(Stored data)

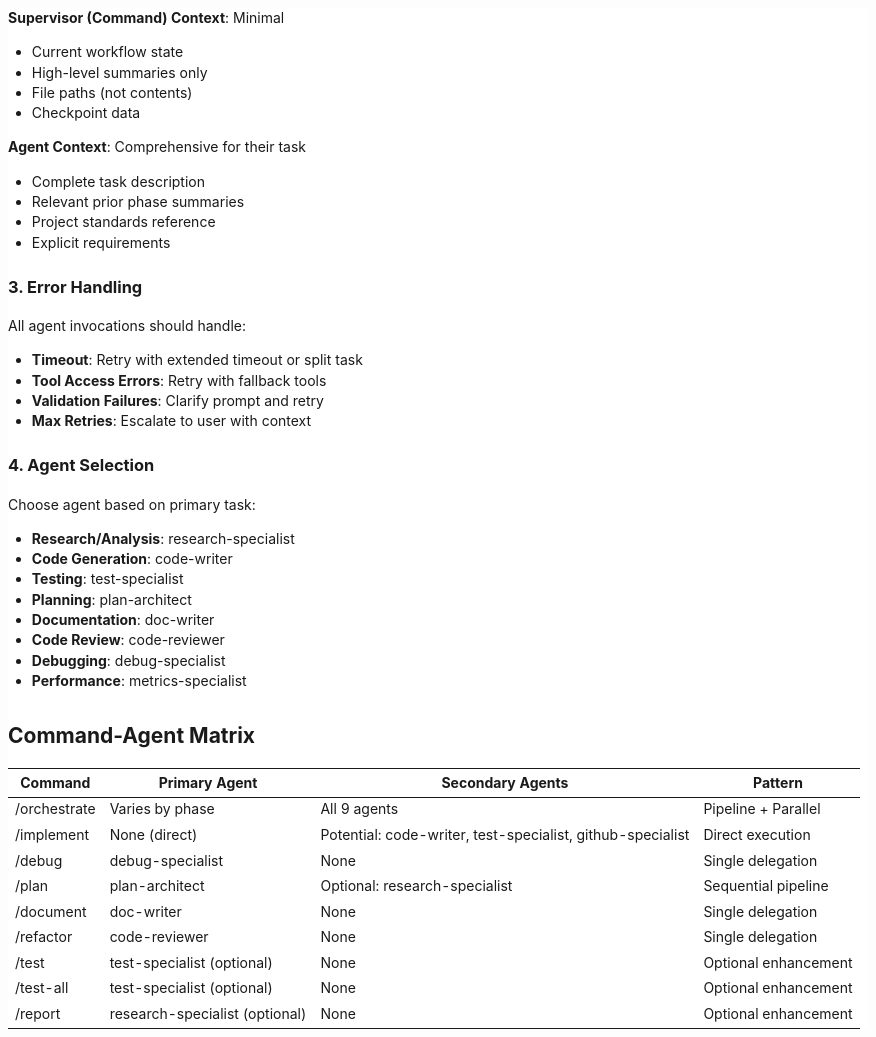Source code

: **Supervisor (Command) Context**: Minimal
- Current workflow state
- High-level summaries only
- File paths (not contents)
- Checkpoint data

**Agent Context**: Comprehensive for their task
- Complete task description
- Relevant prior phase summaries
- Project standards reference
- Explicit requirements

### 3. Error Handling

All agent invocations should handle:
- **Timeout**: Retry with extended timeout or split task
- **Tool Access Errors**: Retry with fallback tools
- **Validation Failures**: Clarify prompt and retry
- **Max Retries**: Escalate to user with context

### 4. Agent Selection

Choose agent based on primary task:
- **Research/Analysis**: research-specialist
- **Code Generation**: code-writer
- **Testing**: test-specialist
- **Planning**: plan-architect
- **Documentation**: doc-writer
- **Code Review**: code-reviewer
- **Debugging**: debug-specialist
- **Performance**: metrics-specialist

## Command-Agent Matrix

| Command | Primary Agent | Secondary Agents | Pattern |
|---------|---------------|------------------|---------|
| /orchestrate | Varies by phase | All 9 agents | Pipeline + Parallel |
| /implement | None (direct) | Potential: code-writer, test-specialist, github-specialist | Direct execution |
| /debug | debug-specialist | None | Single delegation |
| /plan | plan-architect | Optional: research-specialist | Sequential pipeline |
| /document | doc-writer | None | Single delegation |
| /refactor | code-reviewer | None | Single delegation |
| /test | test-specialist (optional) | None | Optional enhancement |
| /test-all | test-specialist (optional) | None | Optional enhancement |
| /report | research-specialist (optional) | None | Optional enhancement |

— Exercise directions —
Rename "summaries" to "overviews" in the items, starting with the first line and going on through the line with "### 4. Agent Selection", and give those lines again with everything else unchanged. Leave the pictures out of your answer.

— Answer to this task —
Source code

: **Supervisor (Command) Context**: Minimal
- Current workflow state
- High-level overviews only
- File paths (not contents)
- Checkpoint data

**Agent Context**: Comprehensive for their task
- Complete task description
- Relevant prior phase overviews
- Project standards reference
- Explicit requirements

### 3. Error Handling

All agent invocations should handle:
- **Timeout**: Retry with extended timeout or split task
- **Tool Access Errors**: Retry with fallback tools
- **Validation Failures**: Clarify prompt and retry
- **Max Retries**: Escalate to user with context

### 4. Agent Selection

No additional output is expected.